Pittsburgh University professor Gerald Schatten told Korean officials he did not know that cloning data had been fabricated, two months after prosecutors investigating charges of scientific fraud requested the information.
“We received a 56-page statement through e-mail from Dr. Schatten last night, which denies his involvement in fabricating data for the article,” prosecutors said.
Dr. Schatten, who collaborated with disgraced scientist Hwang Woo-suk, was one of the co-authors of a 2005 paper on customized stem cell cloning that was published and later retracted by the U.S. journal Science.
Dr. Schatten told prosecutors that he did not know of the data fabrication until the case had become public and that he had only assisted in writing the article in English based on data provided by the Korean research team.
Prosecutors said they could not take Dr. Schatten’s statement on face value, but that they will examine the contents in detail to see if there are any facts that could help shed light on the process in which fraud took place within the research team at Seoul National University.
Also yesterday, a 15-minute segment from an hour-long investigative television report on Dr.

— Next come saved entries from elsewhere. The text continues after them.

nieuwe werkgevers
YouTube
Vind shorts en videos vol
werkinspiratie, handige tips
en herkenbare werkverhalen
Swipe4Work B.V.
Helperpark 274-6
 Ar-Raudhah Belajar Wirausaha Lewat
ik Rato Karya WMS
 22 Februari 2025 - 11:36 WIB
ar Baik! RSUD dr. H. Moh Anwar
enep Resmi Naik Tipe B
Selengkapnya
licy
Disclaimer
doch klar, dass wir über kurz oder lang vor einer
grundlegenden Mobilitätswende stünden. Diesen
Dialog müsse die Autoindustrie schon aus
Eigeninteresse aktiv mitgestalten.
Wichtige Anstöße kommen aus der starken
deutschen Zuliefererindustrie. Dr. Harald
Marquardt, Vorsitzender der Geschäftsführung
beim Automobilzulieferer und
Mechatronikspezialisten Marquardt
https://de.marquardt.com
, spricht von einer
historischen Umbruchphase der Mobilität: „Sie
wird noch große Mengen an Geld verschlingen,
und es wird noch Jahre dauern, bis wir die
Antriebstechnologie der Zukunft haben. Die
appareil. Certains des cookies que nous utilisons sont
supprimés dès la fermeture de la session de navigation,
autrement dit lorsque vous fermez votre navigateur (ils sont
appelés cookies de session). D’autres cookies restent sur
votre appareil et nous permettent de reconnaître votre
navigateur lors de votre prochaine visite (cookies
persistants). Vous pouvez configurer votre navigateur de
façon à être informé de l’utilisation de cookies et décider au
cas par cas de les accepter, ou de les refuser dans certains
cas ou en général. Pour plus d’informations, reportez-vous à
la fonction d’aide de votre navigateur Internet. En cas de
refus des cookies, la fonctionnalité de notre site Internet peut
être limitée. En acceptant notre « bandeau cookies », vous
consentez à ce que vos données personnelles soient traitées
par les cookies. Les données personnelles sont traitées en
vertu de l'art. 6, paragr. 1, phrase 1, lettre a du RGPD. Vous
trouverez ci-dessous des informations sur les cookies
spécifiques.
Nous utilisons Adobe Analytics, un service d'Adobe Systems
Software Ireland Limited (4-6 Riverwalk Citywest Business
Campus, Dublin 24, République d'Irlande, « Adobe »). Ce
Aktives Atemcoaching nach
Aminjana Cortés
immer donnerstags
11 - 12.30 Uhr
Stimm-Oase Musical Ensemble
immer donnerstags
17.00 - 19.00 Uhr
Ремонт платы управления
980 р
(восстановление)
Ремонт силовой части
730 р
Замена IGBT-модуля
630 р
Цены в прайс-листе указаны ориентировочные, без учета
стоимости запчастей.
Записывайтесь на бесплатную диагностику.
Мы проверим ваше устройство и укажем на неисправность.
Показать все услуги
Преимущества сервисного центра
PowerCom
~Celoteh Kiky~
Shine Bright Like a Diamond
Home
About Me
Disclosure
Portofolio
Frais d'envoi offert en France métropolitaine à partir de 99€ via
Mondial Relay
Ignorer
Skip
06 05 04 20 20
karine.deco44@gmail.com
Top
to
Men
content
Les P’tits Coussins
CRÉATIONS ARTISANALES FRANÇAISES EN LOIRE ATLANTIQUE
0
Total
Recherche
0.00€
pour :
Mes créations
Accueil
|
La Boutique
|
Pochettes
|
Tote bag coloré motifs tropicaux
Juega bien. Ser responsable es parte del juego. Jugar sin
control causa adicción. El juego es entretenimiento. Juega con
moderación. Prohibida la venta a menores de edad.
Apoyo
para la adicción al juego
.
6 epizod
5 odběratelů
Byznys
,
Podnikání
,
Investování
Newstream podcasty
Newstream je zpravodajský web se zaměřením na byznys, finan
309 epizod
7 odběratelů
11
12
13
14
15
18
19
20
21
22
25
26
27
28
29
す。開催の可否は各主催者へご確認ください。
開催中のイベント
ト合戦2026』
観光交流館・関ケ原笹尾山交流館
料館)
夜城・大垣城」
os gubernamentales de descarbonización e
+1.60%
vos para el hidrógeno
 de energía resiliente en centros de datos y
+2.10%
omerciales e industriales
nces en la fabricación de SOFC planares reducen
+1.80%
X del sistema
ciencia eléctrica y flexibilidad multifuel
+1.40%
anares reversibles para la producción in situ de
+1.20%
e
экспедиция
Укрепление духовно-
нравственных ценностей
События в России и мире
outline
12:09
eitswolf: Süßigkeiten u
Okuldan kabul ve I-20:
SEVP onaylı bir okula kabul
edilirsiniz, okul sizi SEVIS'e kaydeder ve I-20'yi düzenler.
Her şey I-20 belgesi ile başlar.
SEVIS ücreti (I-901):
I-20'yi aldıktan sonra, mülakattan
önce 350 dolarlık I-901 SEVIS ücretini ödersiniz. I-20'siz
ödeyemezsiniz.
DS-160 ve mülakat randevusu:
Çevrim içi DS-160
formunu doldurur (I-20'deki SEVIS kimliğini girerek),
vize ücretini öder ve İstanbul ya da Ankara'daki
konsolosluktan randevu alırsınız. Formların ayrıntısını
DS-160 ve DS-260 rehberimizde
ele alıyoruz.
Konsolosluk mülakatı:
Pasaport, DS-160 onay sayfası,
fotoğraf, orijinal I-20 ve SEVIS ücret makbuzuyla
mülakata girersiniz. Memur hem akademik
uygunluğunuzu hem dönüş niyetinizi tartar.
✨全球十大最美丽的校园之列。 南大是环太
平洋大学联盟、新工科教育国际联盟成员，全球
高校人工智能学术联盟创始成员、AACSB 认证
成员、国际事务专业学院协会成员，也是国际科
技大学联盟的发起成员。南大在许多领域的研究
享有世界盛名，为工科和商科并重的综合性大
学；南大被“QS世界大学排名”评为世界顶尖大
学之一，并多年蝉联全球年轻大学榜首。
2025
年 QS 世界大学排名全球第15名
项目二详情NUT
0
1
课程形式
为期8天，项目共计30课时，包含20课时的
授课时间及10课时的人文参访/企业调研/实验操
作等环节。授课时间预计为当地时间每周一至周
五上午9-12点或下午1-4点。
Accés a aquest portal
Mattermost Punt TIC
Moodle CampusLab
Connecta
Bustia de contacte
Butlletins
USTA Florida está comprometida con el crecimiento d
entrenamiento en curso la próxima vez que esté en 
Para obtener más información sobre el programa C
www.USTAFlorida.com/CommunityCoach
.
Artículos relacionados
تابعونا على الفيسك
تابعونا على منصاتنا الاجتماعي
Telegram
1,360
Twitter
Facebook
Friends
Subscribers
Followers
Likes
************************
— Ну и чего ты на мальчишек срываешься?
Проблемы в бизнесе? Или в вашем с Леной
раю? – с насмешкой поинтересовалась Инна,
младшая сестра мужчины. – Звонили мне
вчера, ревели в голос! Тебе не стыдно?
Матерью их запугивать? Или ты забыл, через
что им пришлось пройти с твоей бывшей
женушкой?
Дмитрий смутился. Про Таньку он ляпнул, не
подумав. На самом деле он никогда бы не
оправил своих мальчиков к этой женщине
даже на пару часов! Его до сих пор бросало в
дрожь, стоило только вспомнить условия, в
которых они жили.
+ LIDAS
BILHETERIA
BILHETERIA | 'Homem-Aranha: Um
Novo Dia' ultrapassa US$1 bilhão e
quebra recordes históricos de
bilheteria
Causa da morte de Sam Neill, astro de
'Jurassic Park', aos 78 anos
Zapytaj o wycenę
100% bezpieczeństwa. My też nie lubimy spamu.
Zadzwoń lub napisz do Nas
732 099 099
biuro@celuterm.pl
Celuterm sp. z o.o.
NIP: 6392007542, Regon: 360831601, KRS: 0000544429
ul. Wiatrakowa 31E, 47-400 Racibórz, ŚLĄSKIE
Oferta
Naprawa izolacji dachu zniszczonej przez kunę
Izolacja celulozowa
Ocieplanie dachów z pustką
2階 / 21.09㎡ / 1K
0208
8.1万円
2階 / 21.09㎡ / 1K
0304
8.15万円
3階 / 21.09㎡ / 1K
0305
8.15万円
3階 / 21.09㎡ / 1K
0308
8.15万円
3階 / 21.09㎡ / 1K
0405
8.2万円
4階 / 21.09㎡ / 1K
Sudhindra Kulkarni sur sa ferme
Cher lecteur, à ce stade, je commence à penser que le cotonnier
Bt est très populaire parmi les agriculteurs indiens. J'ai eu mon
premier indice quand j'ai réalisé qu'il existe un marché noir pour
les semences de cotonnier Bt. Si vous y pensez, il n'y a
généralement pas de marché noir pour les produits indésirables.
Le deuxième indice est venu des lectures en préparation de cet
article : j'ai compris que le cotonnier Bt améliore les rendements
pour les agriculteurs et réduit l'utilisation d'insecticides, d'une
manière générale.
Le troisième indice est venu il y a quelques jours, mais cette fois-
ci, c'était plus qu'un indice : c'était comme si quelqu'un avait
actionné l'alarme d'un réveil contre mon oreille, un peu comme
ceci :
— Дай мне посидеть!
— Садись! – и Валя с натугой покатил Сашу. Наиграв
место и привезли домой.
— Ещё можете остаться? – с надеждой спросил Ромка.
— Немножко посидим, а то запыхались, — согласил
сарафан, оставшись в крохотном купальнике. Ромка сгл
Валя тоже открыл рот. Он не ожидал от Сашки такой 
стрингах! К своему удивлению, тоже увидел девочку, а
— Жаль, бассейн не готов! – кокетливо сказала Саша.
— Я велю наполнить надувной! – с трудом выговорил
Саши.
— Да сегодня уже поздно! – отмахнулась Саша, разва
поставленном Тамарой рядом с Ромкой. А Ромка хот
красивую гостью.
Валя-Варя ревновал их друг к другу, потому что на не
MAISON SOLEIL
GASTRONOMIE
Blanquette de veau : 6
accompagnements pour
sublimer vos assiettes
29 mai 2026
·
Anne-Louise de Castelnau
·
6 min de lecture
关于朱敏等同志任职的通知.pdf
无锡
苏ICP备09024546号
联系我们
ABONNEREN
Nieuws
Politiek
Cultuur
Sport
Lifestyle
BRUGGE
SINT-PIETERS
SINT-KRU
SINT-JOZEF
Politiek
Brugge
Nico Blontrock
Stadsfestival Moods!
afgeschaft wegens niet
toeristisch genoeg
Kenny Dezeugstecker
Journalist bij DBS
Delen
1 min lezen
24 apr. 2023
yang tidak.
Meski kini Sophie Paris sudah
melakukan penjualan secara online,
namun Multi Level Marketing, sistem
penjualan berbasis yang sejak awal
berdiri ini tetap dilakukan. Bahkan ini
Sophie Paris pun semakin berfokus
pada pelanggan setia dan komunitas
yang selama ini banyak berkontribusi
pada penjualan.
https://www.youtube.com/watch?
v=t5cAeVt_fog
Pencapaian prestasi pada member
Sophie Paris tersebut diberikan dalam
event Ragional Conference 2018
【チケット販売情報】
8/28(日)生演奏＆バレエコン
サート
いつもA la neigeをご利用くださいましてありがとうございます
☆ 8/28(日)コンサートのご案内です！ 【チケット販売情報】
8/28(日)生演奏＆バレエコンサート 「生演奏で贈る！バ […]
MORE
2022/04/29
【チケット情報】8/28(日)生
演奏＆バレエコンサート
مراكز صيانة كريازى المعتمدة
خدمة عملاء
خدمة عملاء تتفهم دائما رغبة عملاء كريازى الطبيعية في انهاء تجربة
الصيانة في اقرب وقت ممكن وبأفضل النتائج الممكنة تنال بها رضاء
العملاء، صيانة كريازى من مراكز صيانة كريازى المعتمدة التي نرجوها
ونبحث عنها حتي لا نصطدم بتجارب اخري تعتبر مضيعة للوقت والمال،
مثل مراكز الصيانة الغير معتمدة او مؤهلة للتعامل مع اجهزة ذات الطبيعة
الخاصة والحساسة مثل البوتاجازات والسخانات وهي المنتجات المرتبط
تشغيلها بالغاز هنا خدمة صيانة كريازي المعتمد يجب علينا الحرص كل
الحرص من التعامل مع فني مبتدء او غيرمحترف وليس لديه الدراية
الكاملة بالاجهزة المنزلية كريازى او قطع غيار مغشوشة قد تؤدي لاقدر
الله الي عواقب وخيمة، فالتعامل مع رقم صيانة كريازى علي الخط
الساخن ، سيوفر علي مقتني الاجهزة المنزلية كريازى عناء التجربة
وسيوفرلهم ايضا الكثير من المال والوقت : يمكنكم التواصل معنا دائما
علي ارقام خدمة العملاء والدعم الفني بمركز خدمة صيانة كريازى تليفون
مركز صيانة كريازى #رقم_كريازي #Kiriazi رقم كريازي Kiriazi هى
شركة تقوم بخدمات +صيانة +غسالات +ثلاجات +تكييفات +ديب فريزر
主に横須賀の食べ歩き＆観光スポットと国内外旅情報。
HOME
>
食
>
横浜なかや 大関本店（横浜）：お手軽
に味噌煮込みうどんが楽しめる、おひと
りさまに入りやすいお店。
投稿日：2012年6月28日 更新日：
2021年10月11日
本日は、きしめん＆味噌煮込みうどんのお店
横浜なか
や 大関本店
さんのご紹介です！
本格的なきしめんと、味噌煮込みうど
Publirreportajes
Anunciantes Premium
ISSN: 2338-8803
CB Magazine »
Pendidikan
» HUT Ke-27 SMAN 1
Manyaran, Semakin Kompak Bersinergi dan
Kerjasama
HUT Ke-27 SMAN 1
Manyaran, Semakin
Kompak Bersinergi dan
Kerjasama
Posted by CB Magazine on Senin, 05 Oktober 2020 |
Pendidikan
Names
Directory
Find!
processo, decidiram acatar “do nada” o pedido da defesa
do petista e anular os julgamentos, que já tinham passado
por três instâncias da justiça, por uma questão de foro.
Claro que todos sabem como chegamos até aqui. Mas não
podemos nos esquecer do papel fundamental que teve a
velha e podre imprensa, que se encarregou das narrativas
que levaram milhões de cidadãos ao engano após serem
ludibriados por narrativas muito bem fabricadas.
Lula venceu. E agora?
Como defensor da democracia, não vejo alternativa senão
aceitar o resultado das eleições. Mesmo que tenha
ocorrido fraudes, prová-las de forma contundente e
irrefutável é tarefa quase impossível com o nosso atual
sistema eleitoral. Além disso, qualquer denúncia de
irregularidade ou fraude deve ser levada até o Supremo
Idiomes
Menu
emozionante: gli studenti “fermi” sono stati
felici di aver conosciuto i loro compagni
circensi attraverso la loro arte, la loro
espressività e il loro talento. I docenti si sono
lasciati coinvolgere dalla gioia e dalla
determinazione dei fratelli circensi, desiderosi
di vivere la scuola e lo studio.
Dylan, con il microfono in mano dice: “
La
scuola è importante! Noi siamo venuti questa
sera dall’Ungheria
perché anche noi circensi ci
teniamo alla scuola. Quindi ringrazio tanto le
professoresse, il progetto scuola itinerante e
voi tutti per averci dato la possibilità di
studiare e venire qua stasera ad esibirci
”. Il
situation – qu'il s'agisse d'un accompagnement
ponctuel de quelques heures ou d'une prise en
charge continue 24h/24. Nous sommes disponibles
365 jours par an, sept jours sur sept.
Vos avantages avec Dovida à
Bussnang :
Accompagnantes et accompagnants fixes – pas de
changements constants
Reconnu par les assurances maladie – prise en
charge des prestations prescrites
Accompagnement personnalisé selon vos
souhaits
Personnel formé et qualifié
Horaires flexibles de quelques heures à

Hwang and stem cells that was pulled by the state-run Korean Broadcasting System was posted simultaneously on the Web site of the online news site Polinews and various other Web sites.
The producer Moon Hyung-ryul, who was prevented by the broadcaster from running his report, had previously published a transcript of the program on the Web; yesterday was the first video broadcast.
KBS had refused to run the program because it includes allegations that Dr. Schatten used stem cell research technology developed at Seoul National University to apply for his own patent, and suggests that Dr. Hwang had cloned stem cell line 1 through somatic cell transfer technology ― contradicting results reported by an investigative panel at Seoul National University, which fired the scientist last month.